> Directions
The records below hold pictures; please leave those out and retype the rest exactly.

> Provided data

= Beginning of Section =

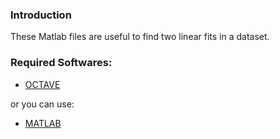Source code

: ### Introduction
These Matlab files are useful to find two linear fits in a dataset.

### Required Softwares:
* [OCTAVE](https://www.gnu.org/software/octave/index)

or you can use:

* [MATLAB](https://www.mathworks.com/products/matlab.html)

= End of Section =

> Task solution
Source code

: ### Introduction
These Matlab files are useful to find two linear fits in a dataset.

### Required Softwares:
* [OCTAVE](https://www.gnu.org/software/octave/index)

or you can use:

* [MATLAB](https://www.mathworks.com/products/matlab.html)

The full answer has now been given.